*Problem to solve*
Leave the images aside and copy out the whole listing, exact to the word.

*Source data*
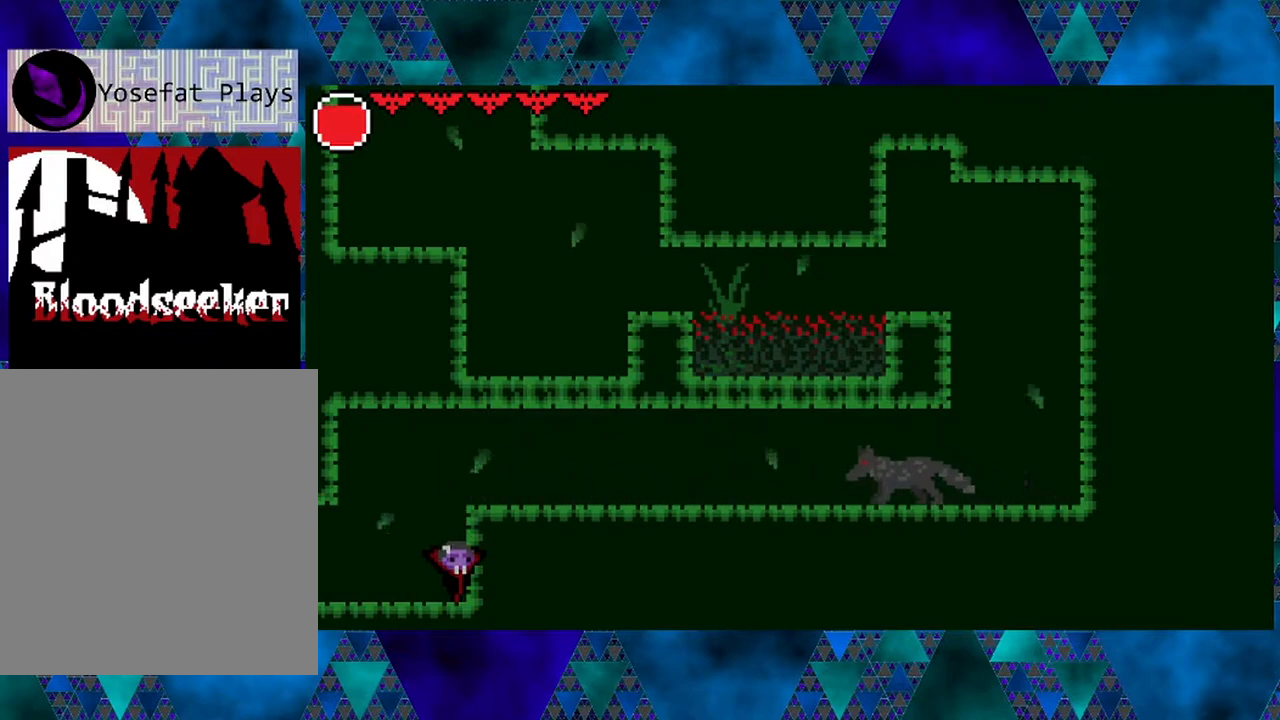
{"buttons": ["DPAD_UP"], "left_stick": "left", "right_stick": "center", "events": [[400, "DPAD_UP", "down"]]}
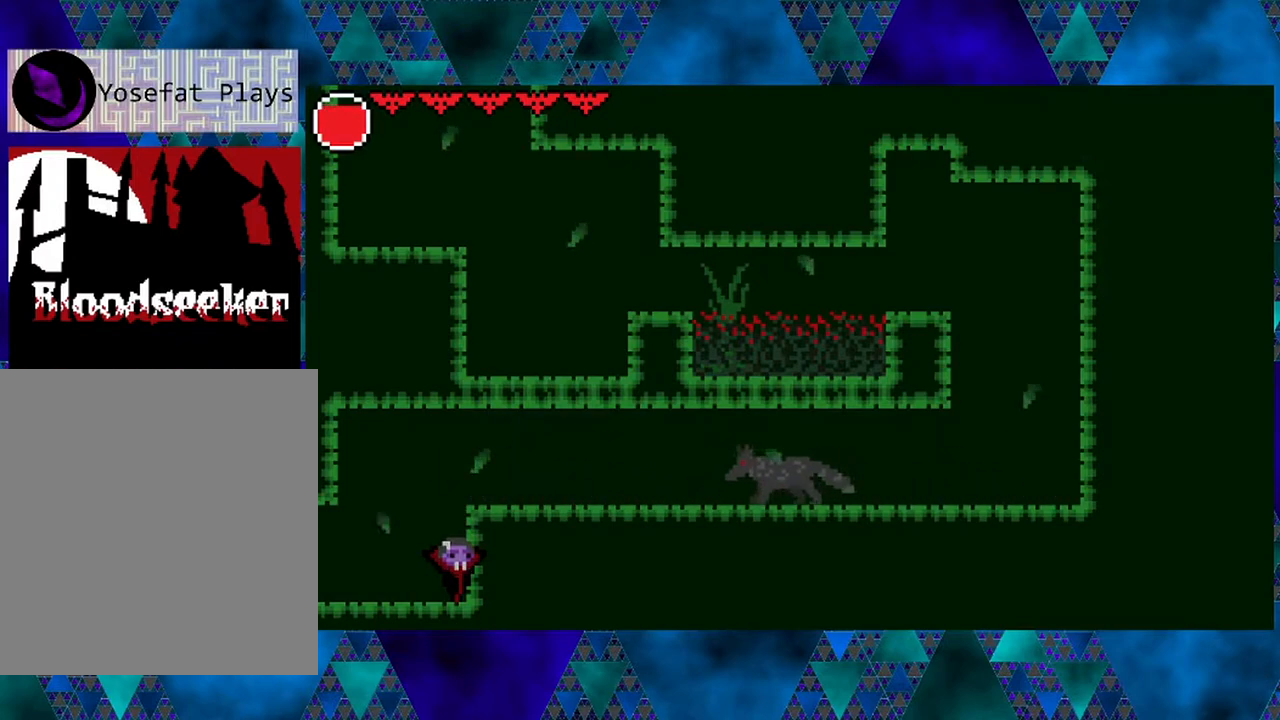
{"buttons": ["DPAD_UP"], "left_stick": "left", "right_stick": "center", "events": []}
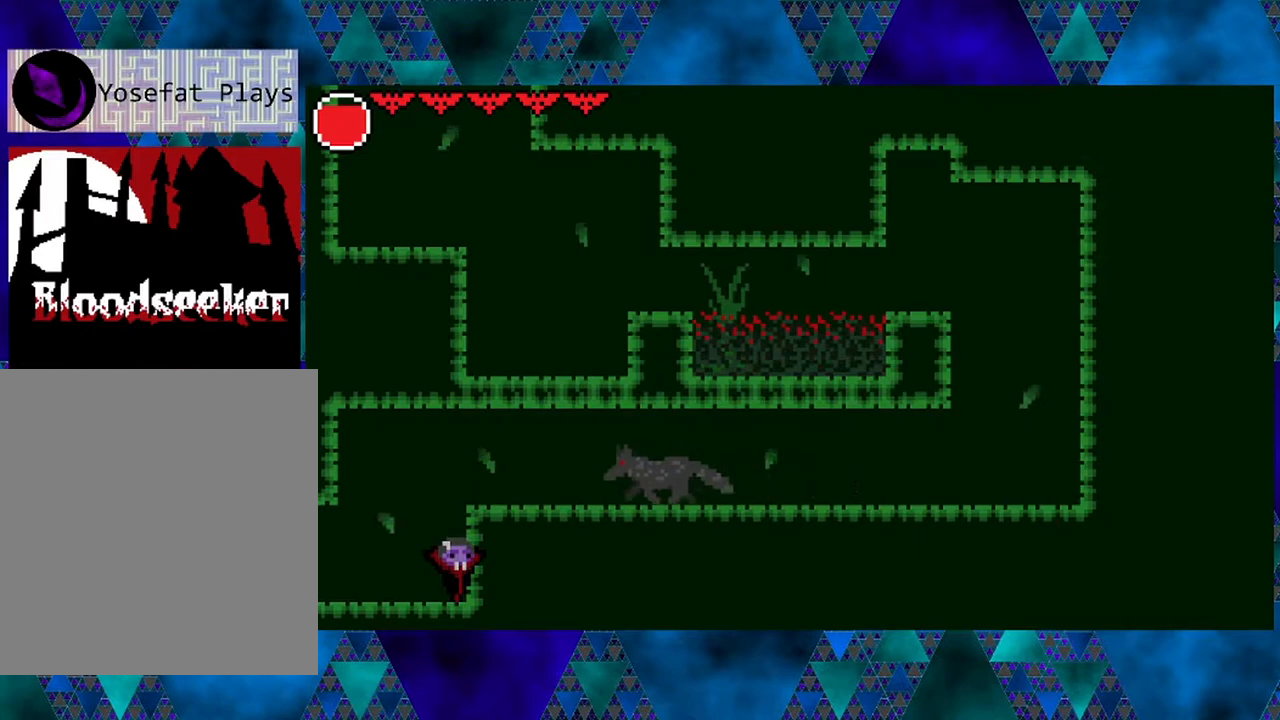
{"buttons": ["DPAD_UP"], "left_stick": "left", "right_stick": "center", "events": []}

*Result for this exercise*
{"buttons": ["DPAD_UP"], "left_stick": "left", "right_stick": "center", "events": [[400, "DPAD_UP", "down"]]}
{"buttons": ["DPAD_UP"], "left_stick": "left", "right_stick": "center", "events": []}
{"buttons": ["DPAD_UP"], "left_stick": "left", "right_stick": "center", "events": []}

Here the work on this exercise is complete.